Lorsqu’il eut terminé, Louis demanda :

« Alors, comment vas-tu t’y prendre ?

— J’y ai réfléchi… pas encore beaucoup… mais il me semble que le mieux serait de prendre successivement les guides de toute la France, province par province, de les lire avec soin et de savoir d’abord quelles sont les statues de la Vierge élevées sur des rochers.

— Parfaitement, c’est un travail éliminatoire.

— Ensuite, continua Charles en se promenant de long en large dans la pièce, dans les guides je verrai si, près de ces statues de Vierge, il y a d’anciennes cathédrales, de vieilles maisons, des ruines ; et si un endroit me semble répondre aux données du concours, eh bien ! nous nous dirigerons vers cet endroit.

— Ton plan me semble assez bon, dit le jeune docteur… Mais il est bien entendu que tes études ne souffriront pas de tes recherches ? D’ici la mi-juillet tu as deux bons mois devant toi, puisque nous sommes le 10 mai ; tu peux concilier ton travail et tes projets.

— Tu ne me demandes pas ce que je ferai du trésor si je le trouve ? dit Charles.

— Oh ! ça… On a toujours l’emploi d’une somme d’argent, lorsqu’on est, comme nous, sans fortune. En tout cas, j’espère que tu le mettras de côté… pour plus tard.

— Eh bien ! pas du tout, mon vieux, tu es dans l’erreur la plus profonde. Si je trouve le trésor de M. Toupie, je te le donne ; nous quittons Versailles, nous nous installons à Paris : toi qui as toujours regretté d’être obligé de t’établir sitôt ton diplôme conquis et de ne pas pouvoir poursuivre des recherches scientifiques, tu travailles pour toi, moi pour moi, et voilà !

— Hum ! Hum ! s’écria Louis, plus ému qu’il ne voulait le laisser paraître de la pensée de son frère ; nous verrons. En attendant le jour problématique où nous mettrons la main sur le trésor, je vais terminer un petit travail, et toi ?

— Moi, je vais écrire un mot à Élisabeth pour lui raconter ces événements sensationnels. »

Élisabeth Tourneur était une fillette de douze ans dont le père, professeur au lycée du Puy, avait été un grand ami du père des jeunes Lefrançois ; leurs enfants étaient liés par la même amitié. M. Tourneur avait perdu sa femme l’année précédente. Élisabeth, sa fille aînée, s’occupait de la maison, de deux frères et d’une petite sœur.
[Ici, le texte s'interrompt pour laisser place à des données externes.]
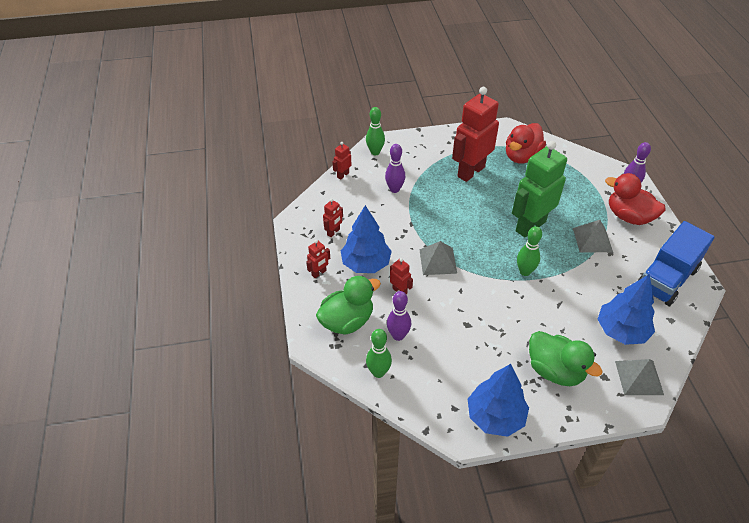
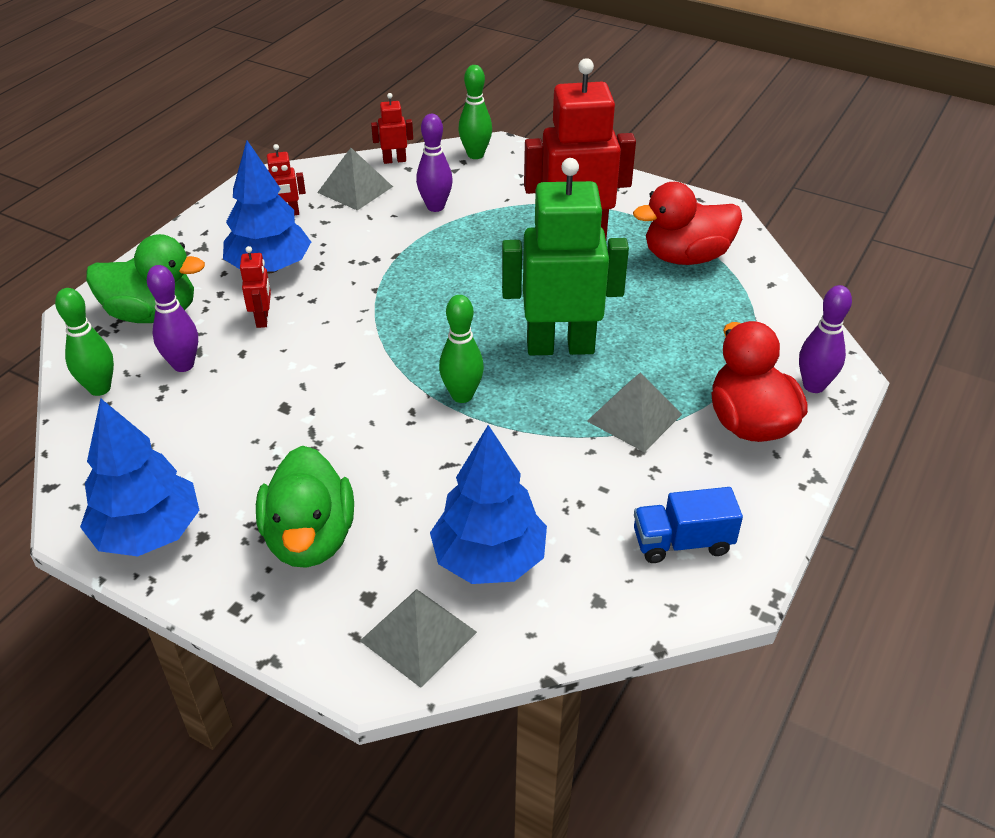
camera: 40 degrees right, 5 degrees down
red robot [306,240,330,278] -> none
grey pyramid [419,241,457,275] -> grey pyramid moved to [317,148,393,211]
blue truck [637,221,715,306] -> blue truck [634,487,743,563], size x0.56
La perte de sa mère avait été une grande douleur pour elle, mais elle s’efforçait de la dissimuler à son père qui avait passé de longs mois dans le désespoir.
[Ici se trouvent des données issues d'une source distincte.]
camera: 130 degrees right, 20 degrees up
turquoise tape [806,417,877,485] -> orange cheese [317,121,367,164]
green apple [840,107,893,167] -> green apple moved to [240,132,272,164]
Il avait été nommé au Puy au mois d’octobre précédent ; l’éloignement était chose pénible pour les Lefrançois comme pour les Tourneur. Mais les uns et les autres avaient l’habitude de s’écrire souvent, de se revoir pendant les vacances, et jamais une semaine ne s’était passée sans que les deux familles n’eussent échangé des nouvelles. C’est ce qui explique le désir qu’avait Charles de connaître l’opinion d’Élisabeth au sujet du concours de M. Toupie.
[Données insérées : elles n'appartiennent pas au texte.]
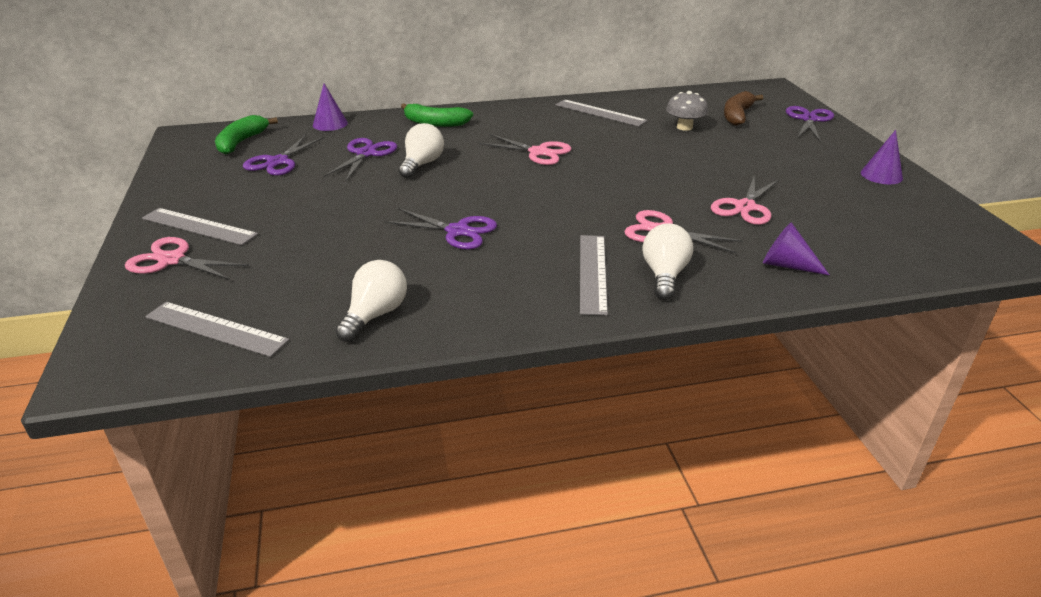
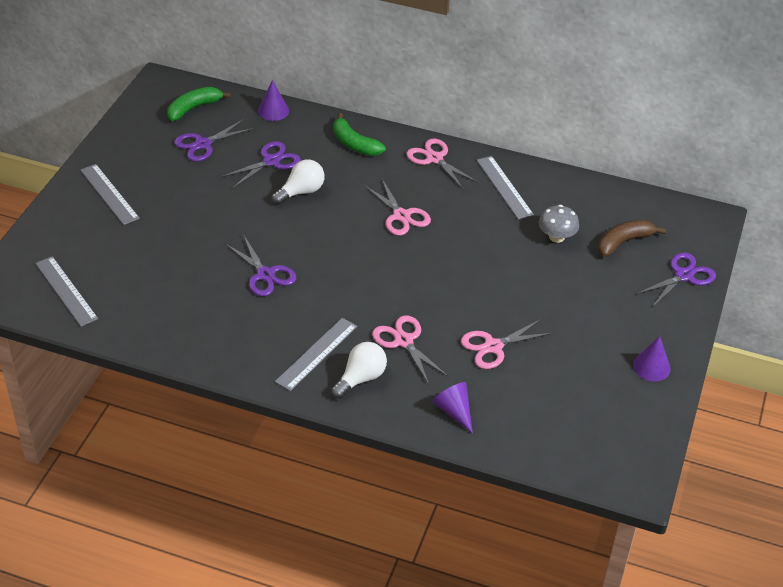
camera: 30 degrees right, 10 degrees up
pink scissors [125,237,249,280] -> pink scissors moved to [406,138,479,190]
white light bulb [335,260,407,342] -> none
charles se mit au travail.

Mais la lettre de Charles ne fut pas écrite ce jour-là. Il avait ouvert sa bibliothèque pour chercher les guides qu’il possédait : étant tombé sur celui de Normandie, il s’était mis à le feuilleter, et l’heure du coucher sonna sans qu’il eût commencé sa correspondance.

Mais le lendemain dimanche, Charles écrivit ces lignes à son amie :

« Ma chère Élisabeth. Un mot pour te dire de lire le Coq gaulois du 9.